**DIRECTIONS FOR THIS TASK:** Lines from the top of the entries through the line that has "12: (249, 153)" must be duplicated exactly, and no others.
▬▬▬▬▬▬▬▬▬▬
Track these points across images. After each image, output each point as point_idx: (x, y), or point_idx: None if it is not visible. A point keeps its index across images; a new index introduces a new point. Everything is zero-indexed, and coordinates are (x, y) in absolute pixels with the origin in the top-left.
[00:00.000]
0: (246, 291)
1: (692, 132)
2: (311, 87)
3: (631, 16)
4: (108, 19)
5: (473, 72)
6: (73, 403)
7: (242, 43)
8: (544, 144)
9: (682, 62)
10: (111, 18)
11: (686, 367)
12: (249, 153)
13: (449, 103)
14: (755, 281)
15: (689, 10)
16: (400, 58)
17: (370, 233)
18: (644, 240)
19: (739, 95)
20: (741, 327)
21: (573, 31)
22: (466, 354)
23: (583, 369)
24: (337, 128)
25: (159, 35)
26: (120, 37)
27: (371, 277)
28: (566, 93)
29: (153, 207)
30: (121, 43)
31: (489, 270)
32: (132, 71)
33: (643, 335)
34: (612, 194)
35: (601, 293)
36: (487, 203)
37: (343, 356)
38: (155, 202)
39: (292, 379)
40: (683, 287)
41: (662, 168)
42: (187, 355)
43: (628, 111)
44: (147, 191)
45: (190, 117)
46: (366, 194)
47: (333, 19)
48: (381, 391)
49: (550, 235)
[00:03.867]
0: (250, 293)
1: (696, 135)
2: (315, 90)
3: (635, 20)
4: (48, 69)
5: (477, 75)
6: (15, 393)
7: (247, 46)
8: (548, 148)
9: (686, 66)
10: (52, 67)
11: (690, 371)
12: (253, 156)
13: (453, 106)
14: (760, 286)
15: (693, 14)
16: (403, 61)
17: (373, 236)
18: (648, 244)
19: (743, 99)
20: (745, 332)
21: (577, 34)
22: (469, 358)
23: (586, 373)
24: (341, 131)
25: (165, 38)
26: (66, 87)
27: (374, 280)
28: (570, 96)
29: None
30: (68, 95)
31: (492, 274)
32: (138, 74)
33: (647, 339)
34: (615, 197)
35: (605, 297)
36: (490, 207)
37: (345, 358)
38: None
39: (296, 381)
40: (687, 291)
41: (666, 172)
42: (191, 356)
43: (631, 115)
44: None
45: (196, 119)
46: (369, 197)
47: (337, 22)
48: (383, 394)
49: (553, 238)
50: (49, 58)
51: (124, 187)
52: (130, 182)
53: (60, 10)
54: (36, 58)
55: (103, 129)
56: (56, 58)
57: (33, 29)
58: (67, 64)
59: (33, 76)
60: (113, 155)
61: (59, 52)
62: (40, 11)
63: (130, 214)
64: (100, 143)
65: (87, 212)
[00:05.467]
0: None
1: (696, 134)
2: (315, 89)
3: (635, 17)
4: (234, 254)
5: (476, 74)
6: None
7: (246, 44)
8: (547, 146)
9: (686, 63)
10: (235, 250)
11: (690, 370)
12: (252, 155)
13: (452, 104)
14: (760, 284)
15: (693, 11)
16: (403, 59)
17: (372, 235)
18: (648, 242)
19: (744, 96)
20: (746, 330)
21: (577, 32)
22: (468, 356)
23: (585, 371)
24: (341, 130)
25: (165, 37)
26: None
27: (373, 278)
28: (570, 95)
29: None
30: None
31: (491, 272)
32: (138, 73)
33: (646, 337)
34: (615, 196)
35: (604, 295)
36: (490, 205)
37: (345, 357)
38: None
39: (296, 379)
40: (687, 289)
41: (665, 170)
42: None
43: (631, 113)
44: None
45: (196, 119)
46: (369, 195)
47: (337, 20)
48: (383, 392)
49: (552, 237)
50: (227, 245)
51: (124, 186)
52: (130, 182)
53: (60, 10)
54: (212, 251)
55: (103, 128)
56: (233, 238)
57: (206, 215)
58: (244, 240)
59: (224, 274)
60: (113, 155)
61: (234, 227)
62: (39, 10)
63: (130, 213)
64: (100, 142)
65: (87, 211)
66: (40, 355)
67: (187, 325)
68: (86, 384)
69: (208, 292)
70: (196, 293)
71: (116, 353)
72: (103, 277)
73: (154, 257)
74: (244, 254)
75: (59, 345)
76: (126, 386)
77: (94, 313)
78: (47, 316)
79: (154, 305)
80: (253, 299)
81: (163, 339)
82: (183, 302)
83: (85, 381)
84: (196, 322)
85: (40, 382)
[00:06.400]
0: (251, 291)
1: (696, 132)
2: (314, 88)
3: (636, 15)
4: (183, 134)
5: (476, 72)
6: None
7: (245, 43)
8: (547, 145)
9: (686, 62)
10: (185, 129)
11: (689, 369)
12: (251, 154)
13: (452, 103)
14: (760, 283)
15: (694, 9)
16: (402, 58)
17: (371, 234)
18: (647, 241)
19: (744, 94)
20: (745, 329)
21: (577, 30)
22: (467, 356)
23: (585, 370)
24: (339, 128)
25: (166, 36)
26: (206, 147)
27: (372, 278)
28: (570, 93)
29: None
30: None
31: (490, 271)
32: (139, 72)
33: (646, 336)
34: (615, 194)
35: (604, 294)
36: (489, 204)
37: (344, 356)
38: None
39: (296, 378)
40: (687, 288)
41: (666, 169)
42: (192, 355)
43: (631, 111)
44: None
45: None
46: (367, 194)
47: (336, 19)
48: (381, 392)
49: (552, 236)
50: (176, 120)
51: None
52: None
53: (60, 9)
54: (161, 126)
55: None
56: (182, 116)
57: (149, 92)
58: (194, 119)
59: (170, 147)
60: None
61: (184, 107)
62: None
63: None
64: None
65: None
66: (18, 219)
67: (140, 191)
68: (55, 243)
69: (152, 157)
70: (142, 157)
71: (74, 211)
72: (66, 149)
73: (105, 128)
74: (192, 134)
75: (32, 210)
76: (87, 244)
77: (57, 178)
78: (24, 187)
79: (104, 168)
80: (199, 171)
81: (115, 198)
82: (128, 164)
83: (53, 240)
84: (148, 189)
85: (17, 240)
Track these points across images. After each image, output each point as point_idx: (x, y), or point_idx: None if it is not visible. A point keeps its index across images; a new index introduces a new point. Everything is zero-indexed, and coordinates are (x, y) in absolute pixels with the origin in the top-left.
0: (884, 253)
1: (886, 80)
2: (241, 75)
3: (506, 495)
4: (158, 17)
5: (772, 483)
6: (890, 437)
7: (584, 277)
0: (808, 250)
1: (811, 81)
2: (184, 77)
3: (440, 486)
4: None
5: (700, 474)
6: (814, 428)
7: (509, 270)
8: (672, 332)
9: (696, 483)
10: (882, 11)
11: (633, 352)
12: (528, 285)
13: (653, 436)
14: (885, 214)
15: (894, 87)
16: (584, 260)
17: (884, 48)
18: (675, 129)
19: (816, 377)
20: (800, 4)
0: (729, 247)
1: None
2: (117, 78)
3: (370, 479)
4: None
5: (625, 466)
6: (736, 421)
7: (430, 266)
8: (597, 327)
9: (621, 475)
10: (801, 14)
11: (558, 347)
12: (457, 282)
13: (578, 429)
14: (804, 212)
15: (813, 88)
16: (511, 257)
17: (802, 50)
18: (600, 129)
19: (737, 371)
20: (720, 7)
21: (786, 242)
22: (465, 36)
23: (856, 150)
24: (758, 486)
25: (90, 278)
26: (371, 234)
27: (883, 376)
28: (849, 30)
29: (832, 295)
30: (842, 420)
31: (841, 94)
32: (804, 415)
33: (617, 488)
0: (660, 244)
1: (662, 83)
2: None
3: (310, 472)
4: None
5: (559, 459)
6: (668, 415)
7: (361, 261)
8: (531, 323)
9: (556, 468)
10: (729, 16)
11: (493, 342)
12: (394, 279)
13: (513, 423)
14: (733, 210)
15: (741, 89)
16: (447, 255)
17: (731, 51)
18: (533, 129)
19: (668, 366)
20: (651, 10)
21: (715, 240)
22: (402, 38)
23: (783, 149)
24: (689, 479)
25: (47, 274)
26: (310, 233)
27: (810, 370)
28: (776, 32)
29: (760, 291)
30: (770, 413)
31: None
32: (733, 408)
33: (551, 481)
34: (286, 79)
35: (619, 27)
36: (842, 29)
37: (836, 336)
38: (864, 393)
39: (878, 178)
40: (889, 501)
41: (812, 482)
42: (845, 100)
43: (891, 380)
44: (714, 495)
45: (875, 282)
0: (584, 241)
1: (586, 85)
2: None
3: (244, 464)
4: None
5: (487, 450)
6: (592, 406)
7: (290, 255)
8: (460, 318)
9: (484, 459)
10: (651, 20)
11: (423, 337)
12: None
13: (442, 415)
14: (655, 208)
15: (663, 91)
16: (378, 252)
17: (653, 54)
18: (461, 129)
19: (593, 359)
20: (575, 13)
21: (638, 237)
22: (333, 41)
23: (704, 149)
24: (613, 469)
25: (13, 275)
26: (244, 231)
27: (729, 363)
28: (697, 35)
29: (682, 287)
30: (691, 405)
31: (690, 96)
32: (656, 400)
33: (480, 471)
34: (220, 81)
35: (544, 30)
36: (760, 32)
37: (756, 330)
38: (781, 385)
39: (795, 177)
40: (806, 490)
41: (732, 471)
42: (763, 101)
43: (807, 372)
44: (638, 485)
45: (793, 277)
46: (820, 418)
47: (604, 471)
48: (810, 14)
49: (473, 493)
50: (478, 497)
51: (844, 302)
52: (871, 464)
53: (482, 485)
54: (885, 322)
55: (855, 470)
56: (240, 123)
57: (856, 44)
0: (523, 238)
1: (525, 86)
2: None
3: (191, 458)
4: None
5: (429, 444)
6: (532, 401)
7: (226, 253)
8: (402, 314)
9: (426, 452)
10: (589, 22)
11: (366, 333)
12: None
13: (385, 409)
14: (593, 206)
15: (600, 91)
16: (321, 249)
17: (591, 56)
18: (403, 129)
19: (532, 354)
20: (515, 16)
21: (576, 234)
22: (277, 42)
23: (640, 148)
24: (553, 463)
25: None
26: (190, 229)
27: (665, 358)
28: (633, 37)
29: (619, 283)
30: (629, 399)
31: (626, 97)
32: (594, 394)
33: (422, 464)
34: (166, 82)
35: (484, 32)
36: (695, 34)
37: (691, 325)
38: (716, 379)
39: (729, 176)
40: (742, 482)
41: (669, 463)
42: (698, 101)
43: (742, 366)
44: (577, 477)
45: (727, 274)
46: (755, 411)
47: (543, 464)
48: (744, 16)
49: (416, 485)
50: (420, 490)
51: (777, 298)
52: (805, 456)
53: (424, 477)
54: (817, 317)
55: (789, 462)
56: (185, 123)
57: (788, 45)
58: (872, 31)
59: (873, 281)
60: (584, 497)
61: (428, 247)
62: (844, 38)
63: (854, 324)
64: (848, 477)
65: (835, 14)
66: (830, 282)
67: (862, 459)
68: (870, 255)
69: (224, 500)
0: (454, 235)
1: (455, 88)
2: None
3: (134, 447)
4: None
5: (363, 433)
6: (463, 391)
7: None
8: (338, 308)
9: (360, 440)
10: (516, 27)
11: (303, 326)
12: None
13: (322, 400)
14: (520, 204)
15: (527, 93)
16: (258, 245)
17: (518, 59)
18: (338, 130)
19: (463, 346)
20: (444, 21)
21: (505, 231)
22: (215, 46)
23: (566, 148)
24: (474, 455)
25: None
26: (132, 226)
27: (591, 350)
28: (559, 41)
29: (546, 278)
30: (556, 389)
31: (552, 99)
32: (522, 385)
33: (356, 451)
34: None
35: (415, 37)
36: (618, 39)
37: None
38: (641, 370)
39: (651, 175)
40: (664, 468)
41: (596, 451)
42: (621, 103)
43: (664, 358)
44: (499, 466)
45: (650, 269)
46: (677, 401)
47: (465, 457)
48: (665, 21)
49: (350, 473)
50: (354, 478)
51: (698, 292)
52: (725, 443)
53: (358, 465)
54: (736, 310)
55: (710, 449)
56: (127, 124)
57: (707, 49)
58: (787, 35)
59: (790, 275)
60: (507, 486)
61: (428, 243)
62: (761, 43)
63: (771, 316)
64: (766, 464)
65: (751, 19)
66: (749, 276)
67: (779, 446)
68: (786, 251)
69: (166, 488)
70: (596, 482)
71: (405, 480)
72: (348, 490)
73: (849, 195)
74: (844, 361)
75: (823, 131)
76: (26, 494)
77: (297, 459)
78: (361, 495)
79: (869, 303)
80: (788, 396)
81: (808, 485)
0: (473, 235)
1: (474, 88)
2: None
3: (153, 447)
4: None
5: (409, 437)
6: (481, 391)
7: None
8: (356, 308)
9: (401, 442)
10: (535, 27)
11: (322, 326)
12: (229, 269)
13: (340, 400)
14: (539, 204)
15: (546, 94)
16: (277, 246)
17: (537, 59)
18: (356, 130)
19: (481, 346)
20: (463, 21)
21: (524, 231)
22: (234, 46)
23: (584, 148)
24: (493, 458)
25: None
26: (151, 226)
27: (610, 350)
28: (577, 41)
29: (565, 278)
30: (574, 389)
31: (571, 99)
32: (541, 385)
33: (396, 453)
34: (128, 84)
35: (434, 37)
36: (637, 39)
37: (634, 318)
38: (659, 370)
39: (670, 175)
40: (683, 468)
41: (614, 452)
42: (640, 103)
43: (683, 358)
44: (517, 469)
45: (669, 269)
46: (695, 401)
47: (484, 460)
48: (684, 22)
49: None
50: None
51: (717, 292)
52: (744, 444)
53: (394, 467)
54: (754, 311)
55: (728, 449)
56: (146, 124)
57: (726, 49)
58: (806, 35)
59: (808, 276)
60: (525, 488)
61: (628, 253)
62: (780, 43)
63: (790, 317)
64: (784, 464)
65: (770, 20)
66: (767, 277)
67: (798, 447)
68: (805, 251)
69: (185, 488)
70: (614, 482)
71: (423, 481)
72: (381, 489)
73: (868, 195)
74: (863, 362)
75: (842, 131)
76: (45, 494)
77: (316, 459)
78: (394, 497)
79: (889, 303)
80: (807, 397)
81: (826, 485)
▬▬▬▬▬▬▬▬▬▬
**COMPLETED TASK:**
Track these points across images. After each image, output each point as point_idx: (x, y), or point_idx: None if it is not visible. A point keeps its index across images; a new index introduces a new point. Everything is zero-indexed, and coordinates are (x, y) in absolute pixels with the origin in the top-left.
[00:00.000]
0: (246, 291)
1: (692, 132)
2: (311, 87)
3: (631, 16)
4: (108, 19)
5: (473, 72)
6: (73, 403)
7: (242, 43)
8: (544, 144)
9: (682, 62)
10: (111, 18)
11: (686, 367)
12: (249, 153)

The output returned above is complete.